En síntesis, el montaje no
deja nada al garete y es una inteligente y audaz construcción de un edificio
narrativo que encarna un notable esfuerzo y testimonia con maestría una muy
hábil adaptación de técnicas que le ofrecen una particular fisonomía.
Temáticamente debe subrayarse que si por ahí pasa la historia del país desde la
perspectiva de los personajes, también lo es que no se descuida en mostrar los
grandes magnicidios de nuestra época contemporánea. Al final, terminará
confundida y explicada cabalmente la saga familiar y la herencia de sordidez
que la acompaña y los planos que parecían retratar dos mundos distantes tanto
en el tiempo como en el espacio, culminarán en uno solo.
Existen capítulos como
arrancados de las mejores novelas de suspenso al crear los detalles y la
atmósfera, por ejemplo, del misterioso, atractivo y arriesgado forastero que se
enamora de Carlota y comete actos fuera de lo común para llamar su atención.

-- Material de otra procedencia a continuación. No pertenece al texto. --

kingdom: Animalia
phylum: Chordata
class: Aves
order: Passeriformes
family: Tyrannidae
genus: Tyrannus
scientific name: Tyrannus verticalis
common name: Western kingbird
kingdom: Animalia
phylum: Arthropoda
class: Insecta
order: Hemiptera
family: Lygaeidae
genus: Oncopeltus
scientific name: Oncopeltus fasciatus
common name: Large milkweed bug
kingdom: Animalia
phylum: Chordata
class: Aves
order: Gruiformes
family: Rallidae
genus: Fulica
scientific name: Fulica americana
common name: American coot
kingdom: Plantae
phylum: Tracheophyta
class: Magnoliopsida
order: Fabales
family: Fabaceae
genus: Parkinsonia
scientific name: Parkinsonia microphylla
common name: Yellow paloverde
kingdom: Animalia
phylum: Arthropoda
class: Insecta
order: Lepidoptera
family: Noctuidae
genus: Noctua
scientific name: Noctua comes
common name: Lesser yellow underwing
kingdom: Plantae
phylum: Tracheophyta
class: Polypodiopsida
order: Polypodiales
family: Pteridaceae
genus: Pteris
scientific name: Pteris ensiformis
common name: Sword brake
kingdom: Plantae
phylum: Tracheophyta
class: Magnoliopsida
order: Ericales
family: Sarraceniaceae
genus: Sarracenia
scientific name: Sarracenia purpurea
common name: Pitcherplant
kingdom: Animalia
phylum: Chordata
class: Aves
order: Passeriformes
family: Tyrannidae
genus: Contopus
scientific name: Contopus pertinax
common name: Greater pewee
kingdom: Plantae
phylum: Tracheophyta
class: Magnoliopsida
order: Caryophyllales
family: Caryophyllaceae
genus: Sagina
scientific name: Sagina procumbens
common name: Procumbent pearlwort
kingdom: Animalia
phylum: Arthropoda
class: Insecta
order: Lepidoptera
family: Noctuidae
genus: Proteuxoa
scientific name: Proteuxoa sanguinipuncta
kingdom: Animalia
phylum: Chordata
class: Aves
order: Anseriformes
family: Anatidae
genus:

Vendrán desenlaces para cada asunto planteado sin que quede nada por fuera de
la atención del novelista que no deja cabos sueltos y se desarrollarán las
profundas motivaciones de diferencia y resentimiento entre Rosa y María la
evolución de las existencias de Antonio, Julia y Soledad dando a luz a Dairo y
Gustavo, los recuerdos de la muerte y el entierro de Ildebrando, la fuga de
Julia con Abel a pesar de temer a su padre Clodomiro, los viajes a la hacienda,
en fin, cómo empiezan, transcurren y terminan aquellas existencias que van
parejas a la construcción, destrucción y resurgimiento del poblado mismo.
De otra parte, la vida de
Carlos, sumido en su interioridad y combinada con el alcohol y la escritura de
la novela que es la misma que por momentos se lee y sobre cuyo acto creativo
surgen discusiones, tendrá como fondo la conclusión de que la materia prima de
su trabajo es, como diría Sterne, su propio sufrimiento. Repasará una y otra
vez su itinerario. Desde su infancia, desde la convivencia con mujeres
abandonadas, desde su mutismo en el cual transcurren varias muertes, incluida
la de su padre con cáncer de esófago, desde los amigos y las farras, los viajes
y el despilfarro de toda una existencia en medio de “la oscura procesión de sus
días y noches”.
Se examina aquí a un
escritor intelectualmente íntegro que no acude ni al estereotipo, al clisé o a
la retórica para pintar profundamente su universo y que, como en un regreso a
la memoria, vuelve significativa la historia y su ficción desde el campo de la
literatura. En ella Ruíz no muestra piedad alguna ni para su país ni para sus
personajes, haciendo válida una declaración de Vargas Llosa cuando afirma que
“mientras más duros sean los escritos contra su país, más intensa será la
pasión que lo una a él, porque en el dominio de la literatura la violencia es
una prueba de amor”. Sin proponérselo, quizá, Hugo Ruiz, a través del
pensamiento que explora ya sea por el camino de la magia, la religión o el
sentimiento trágico de la vida a que aludiera Unamuno, devela dogmas políticos
sin discursos porque va de la mano de lo cotidiano, de la realidad sensible,
del estado de las cosas que como vasos comunicantes respiran historia, tiempo y
mundo.
Sin el requerimiento
básico del saber no podría concebirse una historia así ni su manera de
narrarla. Los procedimientos a los cuales ya hice referencia se combinan para
reconocer verdades, descubrir lo falso y darnos poco a poco, como en un viaje
terrible por el ser, un viaje hacia el infierno. Pareciera que las batallas
emprendidas tuvieran sólo la salida del fracaso y la destrucción, pero sale
airosa la novela que por decir lo que dice y por hacerlo como lo hace, es la
única triunfadora sobre el lodo de la miseria que descubrimos.